START LISTED RECORDS

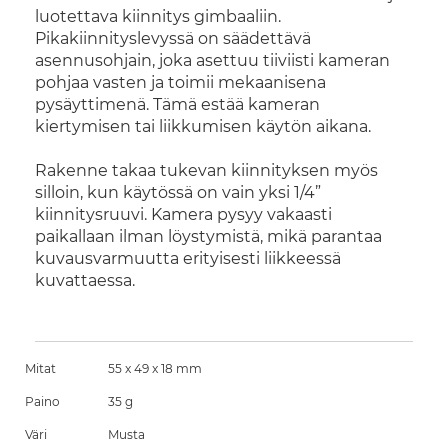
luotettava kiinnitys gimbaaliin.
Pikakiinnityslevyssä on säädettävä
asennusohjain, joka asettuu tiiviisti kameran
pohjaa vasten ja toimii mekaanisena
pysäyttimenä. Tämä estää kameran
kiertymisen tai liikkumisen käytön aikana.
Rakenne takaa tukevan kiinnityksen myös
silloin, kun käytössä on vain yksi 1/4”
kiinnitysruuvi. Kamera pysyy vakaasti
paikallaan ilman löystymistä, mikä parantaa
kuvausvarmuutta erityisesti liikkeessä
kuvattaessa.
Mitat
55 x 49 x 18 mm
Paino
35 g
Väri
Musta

END LISTED RECORDS
START LISTED RECORDS

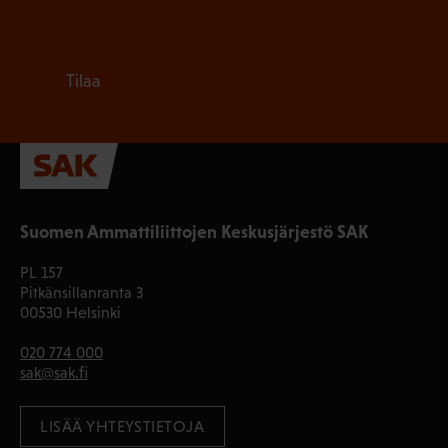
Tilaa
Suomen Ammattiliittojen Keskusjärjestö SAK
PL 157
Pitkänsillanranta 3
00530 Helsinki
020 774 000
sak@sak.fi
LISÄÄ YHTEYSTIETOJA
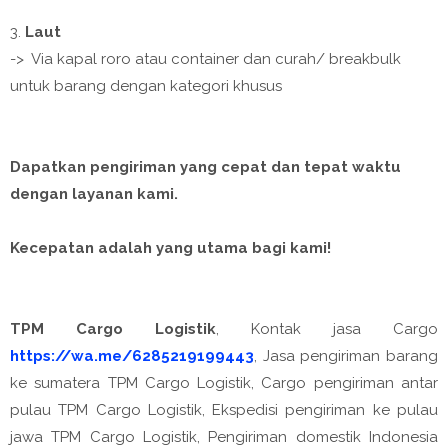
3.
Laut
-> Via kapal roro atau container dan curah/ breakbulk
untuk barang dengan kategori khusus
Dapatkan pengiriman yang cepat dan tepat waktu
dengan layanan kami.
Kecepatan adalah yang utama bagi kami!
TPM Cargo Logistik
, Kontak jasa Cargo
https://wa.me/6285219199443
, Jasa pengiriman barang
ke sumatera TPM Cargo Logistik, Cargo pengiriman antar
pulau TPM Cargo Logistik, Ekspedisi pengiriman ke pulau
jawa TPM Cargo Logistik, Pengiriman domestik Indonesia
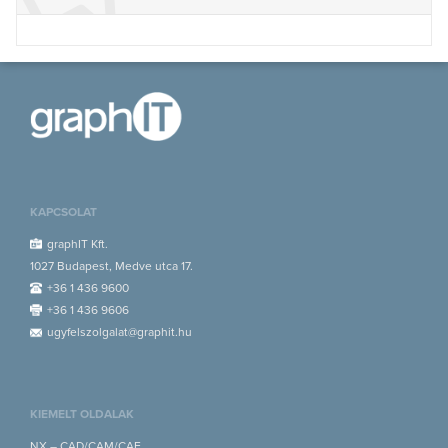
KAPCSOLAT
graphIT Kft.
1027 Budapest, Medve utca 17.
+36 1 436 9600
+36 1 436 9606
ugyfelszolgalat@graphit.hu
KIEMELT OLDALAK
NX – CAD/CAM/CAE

END LISTED RECORDS

GOAL OF THE EXERCISE -
Among the entries above, find the line with "-> Via kapal" and repeat exactly from there through the line with "NX – CAD/CAM/CAE", leaving out the pictures.

ANSWER TO THIS PROBLEM -
-> Via kapal roro atau container dan curah/ breakbulk
untuk barang dengan kategori khusus
Dapatkan pengiriman yang cepat dan tepat waktu
dengan layanan kami.
Kecepatan adalah yang utama bagi kami!
TPM Cargo Logistik
, Kontak jasa Cargo
https://wa.me/6285219199443
, Jasa pengiriman barang
ke sumatera TPM Cargo Logistik, Cargo pengiriman antar
pulau TPM Cargo Logistik, Ekspedisi pengiriman ke pulau
jawa TPM Cargo Logistik, Pengiriman domestik Indonesia
KAPCSOLAT
graphIT Kft.
1027 Budapest, Medve utca 17.
+36 1 436 9600
+36 1 436 9606
ugyfelszolgalat@graphit.hu
KIEMELT OLDALAK
NX – CAD/CAM/CAE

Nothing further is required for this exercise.